An Outsider’s Perspective: Lessons From Parents Of Children With Special Needs


I don’t have a child with special needs, but I’m in awe of those who do. Not because parents of special needs children are perfect or super-human (I take that back, they are super-human), but because my friends with special needs children consistently overcome challenges that continually humble and teach me.

Growing up, I had very limited exposure to children with special needs. However, now with a sister-in-law with Cerebral Palsy and several close friends who have special needs children, I’ve been exposed to special needs families and have been taught a lot through example about the core values I need to have as a parent. It’s a book we should all take a page from.  So, as an outsider to the world of special needs, here is one person’s perspective on the values we should all learn from these amazing people.

RESILIENCE. I can’t imagine finding out your child has a special need and all that that entails. The learning curve and the adjustment are far more than I could ever appreciate. That said, one of the most amazing things I’ve noticed in parents of special needs children is a deep resilience that develops despite the challenges faced. It’s something that I need more of. A spirit of “we’ll get through this no matter what” that drives through life’s ups and downs. It reminds us that we’re all capable of much more than we think we are.

LOVE EVEN WHEN. I love my children dearly, but there are those days. But parents of special needs kids have demonstrated to me an undying love that always moves on from the rough patches with no baggage, knowing that consistent love can and does pull us through anything. Our kids need us to forget the fight we had with them the day before and give them the benefit of a fresh page. Again. And again. And again. It’s called patience and graciousness, and our children won’t learn it if we don’t demonstrate it.
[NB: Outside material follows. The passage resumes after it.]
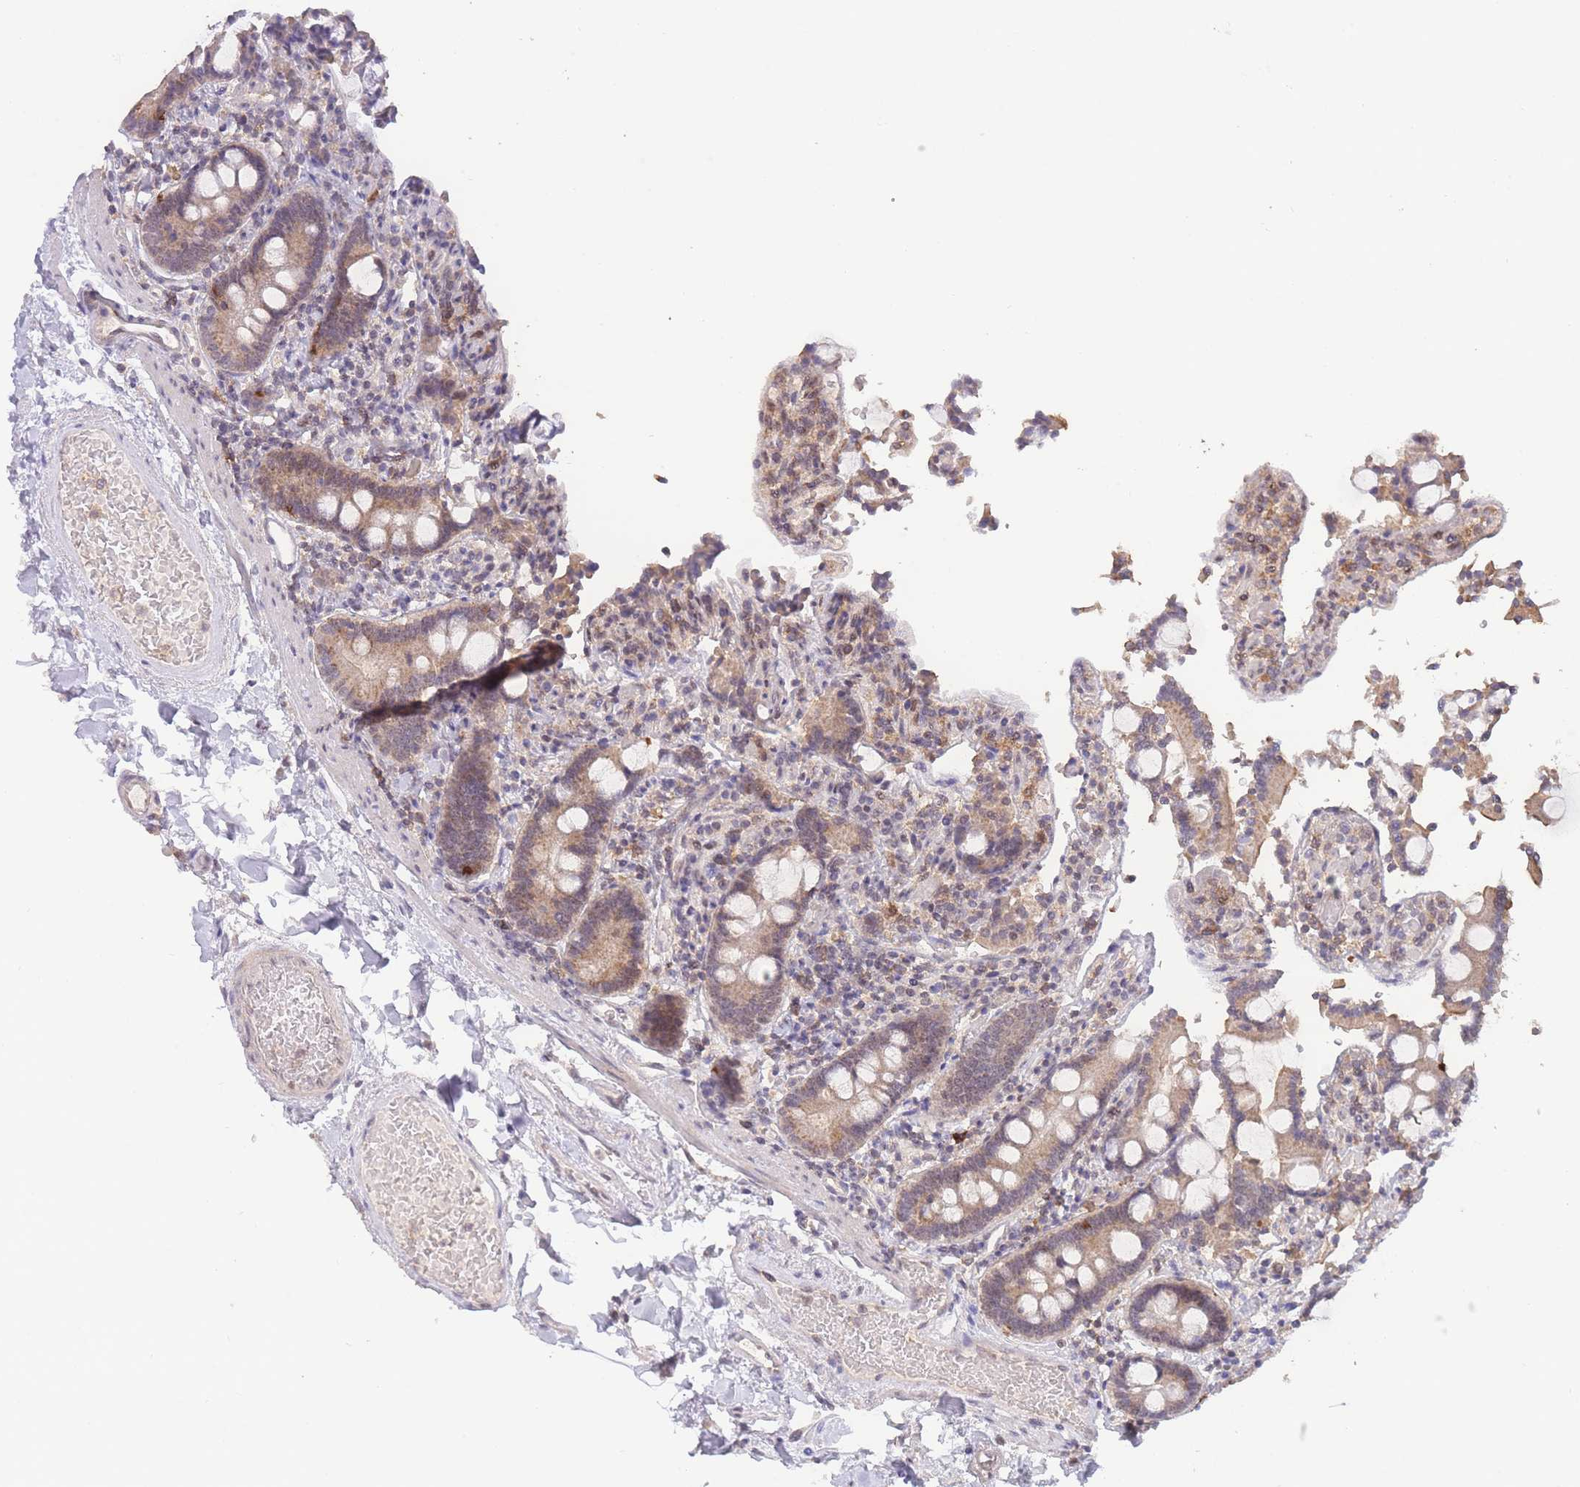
{"staining": {"intensity": "moderate", "quantity": "25%-75%", "location": "cytoplasmic/membranous"}, "tissue": "duodenum", "cell_type": "Glandular cells", "image_type": "normal", "snomed": [{"axis": "morphology", "description": "Normal tissue, NOS"}, {"axis": "topography", "description": "Duodenum"}], "caption": "Brown immunohistochemical staining in normal human duodenum exhibits moderate cytoplasmic/membranous expression in approximately 25%-75% of glandular cells.", "gene": "RNF144B", "patient": {"sex": "male", "age": 55}}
ACCEPTENCE. 20/20 Medical Mysteries recently aired a story about Carly Fleischmann, a severely autistic14-year-old girl who has begun communicating through typing. While on the outside she is severely autistic, her communication has revealed a normal teenage girl with a wicked sense of humor. She writes, “I am autistic, but that is not who I am. It is hard because no one understands me. People look at me and assume I am dumb because I can’t speak. People get a lot of their information from so-called experts, but if a horse is sick, you don’t ask a fish what’s wrong with the horse. You go right to the horse’s mouth.” Carly’s parents’ experience reinforces that we need to love and accept our children despite initial outward appearances. All of our children are wonderful creatures who bring joy to our lives if we only listen to and love them for who they are. (I would urge you to go online, search for ‘carly fleischmann 2020,’ and watch the episode; it’s powerful!)

CREATING CHANGE. Probably the hardest fight I’ve seen parents with special needs children take on is the fight against systems that work against them. School systems, medical systems, legal systems – there are so many crushing obstacles, I can’t even begin to count them all. The hard and simple fact is the world is not set up for special needs kids. Thanks to many determined parents, that is changing. But all of us need to fight for smarter laws and more informed policies, and we must embody a more accepting society.